#### [What you should do]
Would you output all the lines below precisely as they stand, leaving each picture out?

===== Supplied data

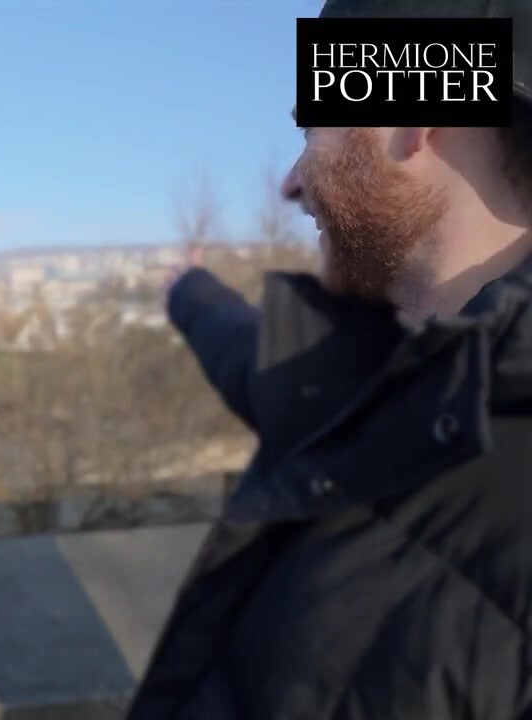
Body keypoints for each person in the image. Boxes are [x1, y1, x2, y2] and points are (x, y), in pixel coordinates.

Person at [128, 1, 532, 717]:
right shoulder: (411, 380)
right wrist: (190, 292)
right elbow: (269, 367)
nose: (292, 182)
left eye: (316, 126)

==========

#### [Exercise output]
Body keypoints for each person in the image. Boxes are [x1, y1, x2, y2] and points are (x, y), in pixel coordinates.

Person at [128, 1, 532, 717]:
right shoulder: (411, 380)
right wrist: (190, 292)
right elbow: (269, 367)
nose: (292, 182)
left eye: (316, 126)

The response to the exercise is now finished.